Build a System with Various Model Types (hierarchy)
I think this is a really important thing to consider is that you’re not likely going to have one model that rules them all, like Gollum in the “The Lord of the Rings” here. And so you need to start thinking about a system of models, some local models, some global models. One of the things we’ve done in power plants is look at maybe a generator-specific model that just tries to interpret behavior from that generator but also a global model because a single generator may not give you as much signal as you need. So maybe incorporating lots and lots of generators together. Also anomaly models. Also some subject matter-driven models where if the subject matter experts say when this happens, plus this happens, plus this happens, we know that’s a bad situation. So generating the work or something to that effect or use that as an engineer feature. So you really wanna think of this kind of a hierarchy of modeling types can work together in a solution that again, introduces a feedback loop and incorporates a human in the problem.

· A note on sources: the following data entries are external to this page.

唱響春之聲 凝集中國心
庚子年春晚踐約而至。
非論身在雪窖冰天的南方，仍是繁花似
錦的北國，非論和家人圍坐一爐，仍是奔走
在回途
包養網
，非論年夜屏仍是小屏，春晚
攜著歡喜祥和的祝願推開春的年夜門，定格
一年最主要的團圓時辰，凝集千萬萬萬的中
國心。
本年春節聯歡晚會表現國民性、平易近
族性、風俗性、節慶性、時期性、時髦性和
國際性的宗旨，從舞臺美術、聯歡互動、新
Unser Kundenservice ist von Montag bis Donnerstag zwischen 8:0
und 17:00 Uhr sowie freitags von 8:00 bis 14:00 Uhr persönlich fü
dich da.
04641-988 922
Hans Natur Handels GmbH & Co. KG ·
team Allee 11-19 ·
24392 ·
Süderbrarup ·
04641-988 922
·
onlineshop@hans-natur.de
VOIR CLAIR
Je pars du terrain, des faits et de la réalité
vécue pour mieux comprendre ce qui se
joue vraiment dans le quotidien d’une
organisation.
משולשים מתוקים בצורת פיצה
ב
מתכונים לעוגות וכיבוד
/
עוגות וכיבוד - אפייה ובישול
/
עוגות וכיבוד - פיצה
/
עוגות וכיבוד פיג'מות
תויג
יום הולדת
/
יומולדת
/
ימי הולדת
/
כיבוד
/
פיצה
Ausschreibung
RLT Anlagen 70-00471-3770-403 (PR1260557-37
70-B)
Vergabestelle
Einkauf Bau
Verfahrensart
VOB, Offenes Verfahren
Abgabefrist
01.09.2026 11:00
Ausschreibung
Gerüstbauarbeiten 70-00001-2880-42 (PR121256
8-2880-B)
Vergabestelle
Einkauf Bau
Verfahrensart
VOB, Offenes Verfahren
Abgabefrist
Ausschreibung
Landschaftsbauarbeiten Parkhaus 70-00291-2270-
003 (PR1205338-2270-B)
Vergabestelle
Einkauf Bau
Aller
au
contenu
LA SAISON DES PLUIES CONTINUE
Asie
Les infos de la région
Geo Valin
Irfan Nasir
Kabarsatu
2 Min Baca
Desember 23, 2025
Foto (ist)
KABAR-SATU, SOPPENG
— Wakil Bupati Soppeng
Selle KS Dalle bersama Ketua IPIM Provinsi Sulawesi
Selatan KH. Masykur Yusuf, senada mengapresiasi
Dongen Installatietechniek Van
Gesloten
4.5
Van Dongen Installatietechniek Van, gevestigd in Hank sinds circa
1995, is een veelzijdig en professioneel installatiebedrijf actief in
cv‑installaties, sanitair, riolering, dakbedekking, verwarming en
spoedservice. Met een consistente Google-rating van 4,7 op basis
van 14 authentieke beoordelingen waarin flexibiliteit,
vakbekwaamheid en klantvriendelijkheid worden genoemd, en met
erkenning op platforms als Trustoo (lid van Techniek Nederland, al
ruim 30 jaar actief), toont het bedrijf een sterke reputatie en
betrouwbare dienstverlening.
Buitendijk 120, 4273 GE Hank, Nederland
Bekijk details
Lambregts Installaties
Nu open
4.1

Provide Visuals, Summary Stats, and Other Info to Aid Decision Making (solution)
And then lastly, because you really wanna think about this as a human-in-the-loop type of problem, you wanna introduce visual summary statistics and other information that can help in guiding the decision-making process. So this really comes to think of this as a solution to the problem rather than a model.
And this is a challenge for a lot of data scientists because we want to think about how can my model solve this problem? But that’s really not gonna get it. In this particular case, predictive maintenance is really, really challenging because it tends to be very rare. It can oftentimes be very expensive. So the results need to have a human in the process who can make very good decisions. And so we wanna think about augmenting human and that person’s natural creativity and experience with the speed of a machine. So we really wanna get towards an augmented intelligence type of solution for solving predictive maintenance problems.
So thank you so much for your time and I hope that’s been helpful.